We were pleasantly tired from a long weekend at Tofo, and had a six hour drive ahead of us back to Maputo. We'd heard good things about a litte breakfast spot in Inhambane city, however it being a Sunday (and the end of a holiday at that), nearly everything was closed. We searched for Verdinho, but no luck. We drove by Maçaroca, only to be greeted by iron bars across the door. Finally, we settled for the only open place we could find in the city: Tic Tac snack bar.
I must say, I can't give old Tic Tac a rave review. The only other patrons were beyond drunk at 10am, and still pounding the beers (perhaps this should have been a clue as to what we could expect from the place). They argued passionately but aimlessly, as only the inebriated can do. I snickered to myself as they discussed with slurred voices whether or not one's Mother is mere family or, in fact, closer to God.
The waiter finally came around, and we had some severe lost in translation moments. For a while, I thought it was our accents, with each person at the table speaking a different version of Portuguese (brasileiro, portunhol, gringo-total). After a while, we agreed that the difficulties were, in fact, not language-related. The guy was simply quite thick - or perhaps recovering from a massive night of drinking - either one a plausible scenario.
We asked for coffee, and after many attempts back and forth, the waiter finally understood what we wanted. However, instead of a strong cup of brewed bliss, we received a pitcher of hot water, a rusted can of Ricoffy and a tin of leite condensado. There was a plastic lid over the condensed milk that looked to be cultivating some mold, but I chose to ignore the moist greenish spots. I needed the stuff to make the Ricoffy palatable. Of all the foods/beverages I've tried in Mozambique, Ricoffy is most certainly in my top five most despised.

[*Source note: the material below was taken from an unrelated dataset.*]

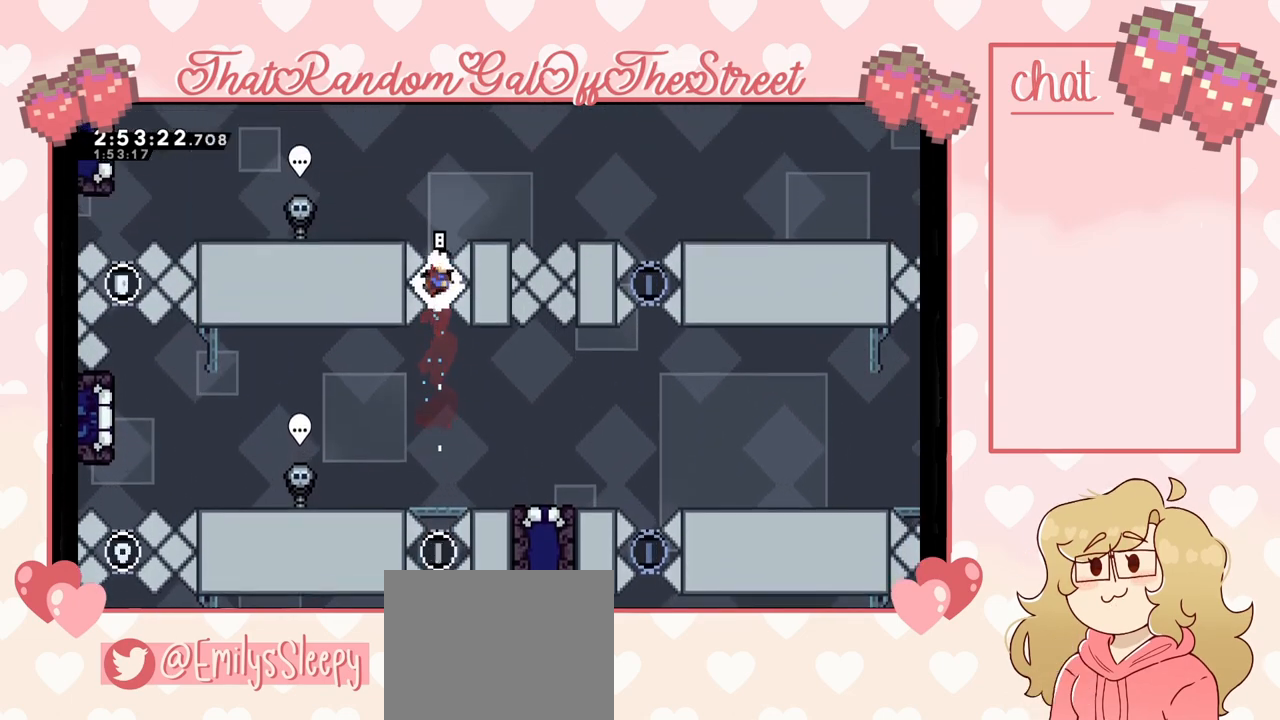
{"buttons": [], "left_stick": "center", "right_stick": "center", "events": []}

Still, coffee is coffee, even when it comes in dehydrated granular form and is mixed with chicory and potentially spoiled milk. I drank away, as did my travel companions, trying to ignore the desire to gag.
Something about the experience left me oddly satisfied, as if the disappointment of the coffee and frustratingly slow waiter magnified that which was beautiful about the moment. I was among friends, the taste of the sea still on my lips. I was surrounded by faded colonial architecture and blue skies. Stress had melted away over the course of the weekend, and I'd done much reflection on the fact that Rico and I are fast approaching the end of an era with our September departure from Mozambique, and how the prospect of finite goodbyes actually spurs me to fully enjoy every remaning moment of the experience.
What importance could possibly be held in a stale-sweet cup of Ricoffy and lamentable service? It was a good reminder about not taking things for granted, not setting expectations. Deixe andar. Seja o que for. Venha o que vier. Increasingly, I am convinced this is a key mindset to finding happiness.